▸ **Input**:
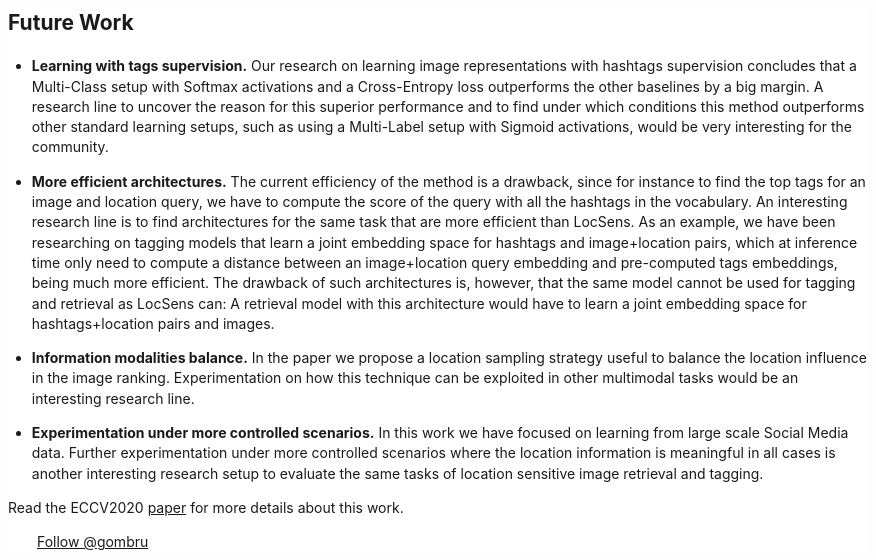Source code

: </div>



## Future Work


 - **Learning with tags supervision.** Our research on learning image representations with hashtags supervision concludes that a Multi-Class setup with Softmax activations and a Cross-Entropy loss outperforms the other baselines by a big margin. A research line to uncover the reason for this superior performance and to find under which conditions this method outperforms other standard learning setups, such as using a Multi-Label setup with Sigmoid activations, would be very interesting for the community.

 - **More efficient architectures.** The current efficiency of the method is a drawback, since for instance to find the top tags for an image and location query, we have to compute the score of the query with all the hashtags in the vocabulary. An interesting research line is to find architectures for the same task that are more efficient than LocSens. As an example, we have been researching on tagging models that learn a joint embedding space for hashtags and image+location pairs, which at inference time only need to compute a distance between an  image+location  query embedding and pre-computed tags embeddings, being much more efficient. The drawback of such architectures is, however, that the same model cannot be used for tagging and retrieval as LocSens can: A retrieval model with this architecture would have to learn a joint embedding space for hashtags+location pairs and images. 

 - **Information modalities balance.** In the paper we propose a location sampling strategy useful to balance the location influence in the image ranking. Experimentation on how this technique can be exploited in other multimodal tasks would be an interesting research line.

 - **Experimentation under more controlled scenarios.** In this work we have focused on learning from large scale Social Media data. Further experimentation under more controlled scenarios where the location information is meaningful in all cases is another interesting research setup to evaluate the same tasks of location sensitive image retrieval and tagging.


 Read the ECCV2020 [paper](https://arxiv.org/abs/2007.03375) for more details about this work.


<div class="imgcap">
	<div style="display:inline-block">
		<script src="https://apis.google.com/js/platform.js"></script>
		<div class="g-ytsubscribe" data-channelid="UC3vvewvchL5Si3bix1Kis6A" data-layout="full" data-count="default"></div>
	</div>
	<div style="display:inline-block; margin-left: 25px;">
<a href="https://twitter.com/gombru?ref_src=twsrc%5Etfw" class="twitter-follow-button" data-show-count="true">Follow @gombru</a><script async src="https://platform.twitter.com/widgets.js" charset="utf-8"></script>
	</div>
</div>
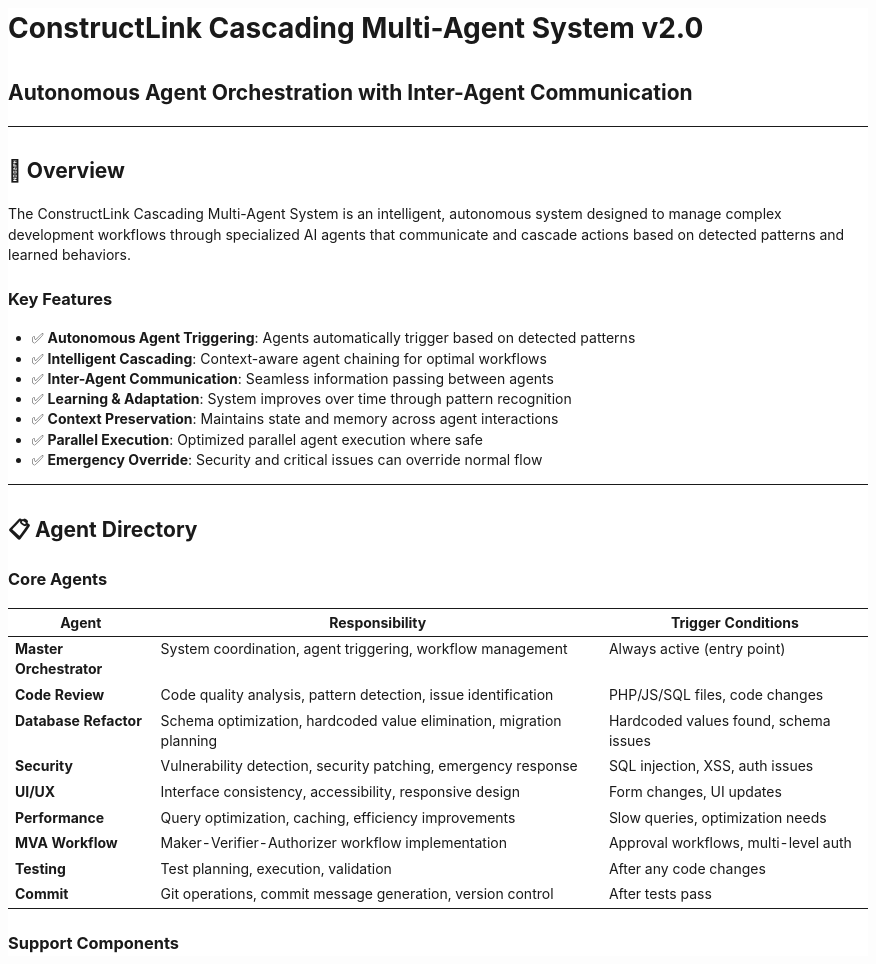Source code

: # ConstructLink Cascading Multi-Agent System v2.0
## Autonomous Agent Orchestration with Inter-Agent Communication

---

## 🎯 Overview

The ConstructLink Cascading Multi-Agent System is an intelligent, autonomous system designed to manage complex development workflows through specialized AI agents that communicate and cascade actions based on detected patterns and learned behaviors.

### Key Features

- ✅ **Autonomous Agent Triggering**: Agents automatically trigger based on detected patterns
- ✅ **Intelligent Cascading**: Context-aware agent chaining for optimal workflows
- ✅ **Inter-Agent Communication**: Seamless information passing between agents
- ✅ **Learning & Adaptation**: System improves over time through pattern recognition
- ✅ **Context Preservation**: Maintains state and memory across agent interactions
- ✅ **Parallel Execution**: Optimized parallel agent execution where safe
- ✅ **Emergency Override**: Security and critical issues can override normal flow

---

## 📋 Agent Directory

### Core Agents

| Agent | Responsibility | Trigger Conditions |
|-------|---------------|-------------------|
| **Master Orchestrator** | System coordination, agent triggering, workflow management | Always active (entry point) |
| **Code Review** | Code quality analysis, pattern detection, issue identification | PHP/JS/SQL files, code changes |
| **Database Refactor** | Schema optimization, hardcoded value elimination, migration planning | Hardcoded values found, schema issues |
| **Security** | Vulnerability detection, security patching, emergency response | SQL injection, XSS, auth issues |
| **UI/UX** | Interface consistency, accessibility, responsive design | Form changes, UI updates |
| **Performance** | Query optimization, caching, efficiency improvements | Slow queries, optimization needs |
| **MVA Workflow** | Maker-Verifier-Authorizer workflow implementation | Approval workflows, multi-level auth |
| **Testing** | Test planning, execution, validation | After any code changes |
| **Commit** | Git operations, commit message generation, version control | After tests pass |

### Support Components
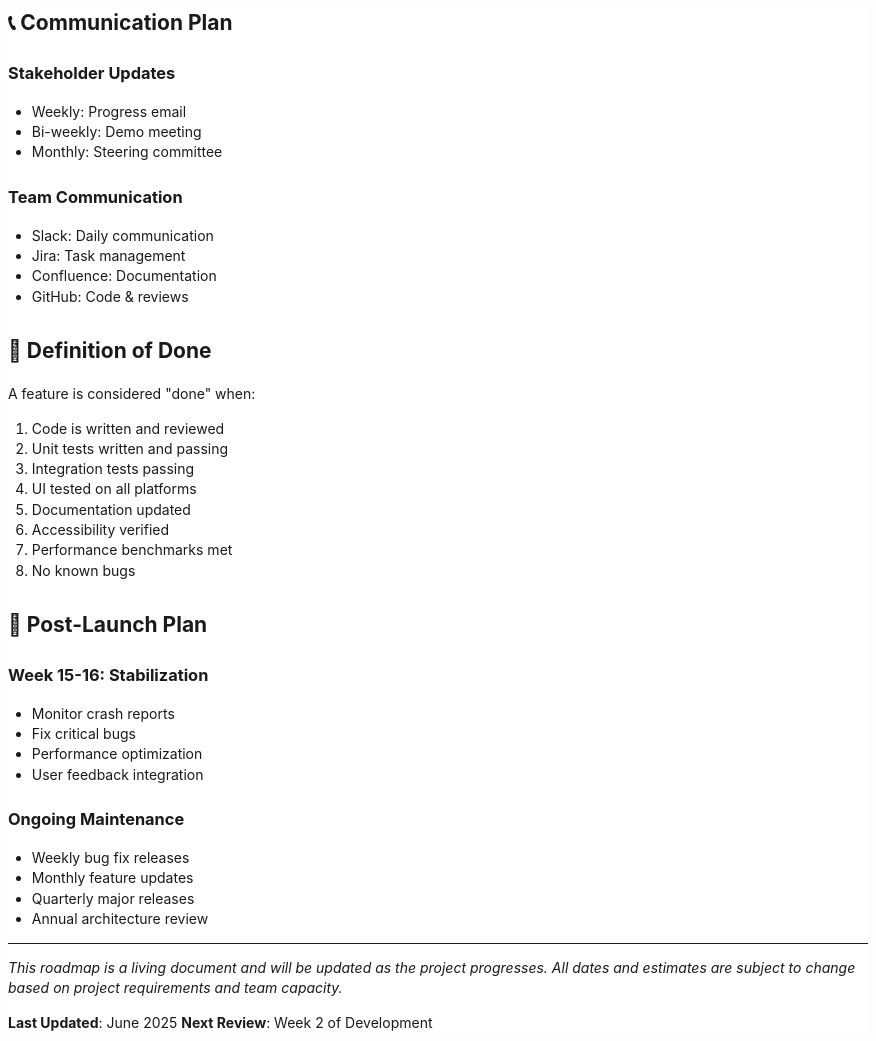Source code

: ## 📞 Communication Plan

### Stakeholder Updates
- Weekly: Progress email
- Bi-weekly: Demo meeting
- Monthly: Steering committee

### Team Communication
- Slack: Daily communication
- Jira: Task management
- Confluence: Documentation
- GitHub: Code & reviews

## 🏁 Definition of Done

A feature is considered "done" when:
1. Code is written and reviewed
2. Unit tests written and passing
3. Integration tests passing
4. UI tested on all platforms
5. Documentation updated
6. Accessibility verified
7. Performance benchmarks met
8. No known bugs

## 🎯 Post-Launch Plan

### Week 15-16: Stabilization
- Monitor crash reports
- Fix critical bugs
- Performance optimization
- User feedback integration

### Ongoing Maintenance
- Weekly bug fix releases
- Monthly feature updates
- Quarterly major releases
- Annual architecture review

---

*This roadmap is a living document and will be updated as the project progresses. All dates and estimates are subject to change based on project requirements and team capacity.*

**Last Updated**: June 2025
**Next Review**: Week 2 of Development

▸ **The problem**:
Give again the stretch of lines above from the one with "## 🎯 Overview" through the one with "1. Code is written and reviewed", both ends kept, and copy no pictures.

▸ **Response area**:
## 🎯 Overview

The ConstructLink Cascading Multi-Agent System is an intelligent, autonomous system designed to manage complex development workflows through specialized AI agents that communicate and cascade actions based on detected patterns and learned behaviors.

### Key Features

- ✅ **Autonomous Agent Triggering**: Agents automatically trigger based on detected patterns
- ✅ **Intelligent Cascading**: Context-aware agent chaining for optimal workflows
- ✅ **Inter-Agent Communication**: Seamless information passing between agents
- ✅ **Learning & Adaptation**: System improves over time through pattern recognition
- ✅ **Context Preservation**: Maintains state and memory across agent interactions
- ✅ **Parallel Execution**: Optimized parallel agent execution where safe
- ✅ **Emergency Override**: Security and critical issues can override normal flow

---

## 📋 Agent Directory

### Core Agents

| Agent | Responsibility | Trigger Conditions |
|-------|---------------|-------------------|
| **Master Orchestrator** | System coordination, agent triggering, workflow management | Always active (entry point) |
| **Code Review** | Code quality analysis, pattern detection, issue identification | PHP/JS/SQL files, code changes |
| **Database Refactor** | Schema optimization, hardcoded value elimination, migration planning | Hardcoded values found, schema issues |
| **Security** | Vulnerability detection, security patching, emergency response | SQL injection, XSS, auth issues |
| **UI/UX** | Interface consistency, accessibility, responsive design | Form changes, UI updates |
| **Performance** | Query optimization, caching, efficiency improvements | Slow queries, optimization needs |
| **MVA Workflow** | Maker-Verifier-Authorizer workflow implementation | Approval workflows, multi-level auth |
| **Testing** | Test planning, execution, validation | After any code changes |
| **Commit** | Git operations, commit message generation, version control | After tests pass |

### Support Components
Source code

: ## 📞 Communication Plan

### Stakeholder Updates
- Weekly: Progress email
- Bi-weekly: Demo meeting
- Monthly: Steering committee

### Team Communication
- Slack: Daily communication
- Jira: Task management
- Confluence: Documentation
- GitHub: Code & reviews

## 🏁 Definition of Done

A feature is considered "done" when:
1. Code is written and reviewed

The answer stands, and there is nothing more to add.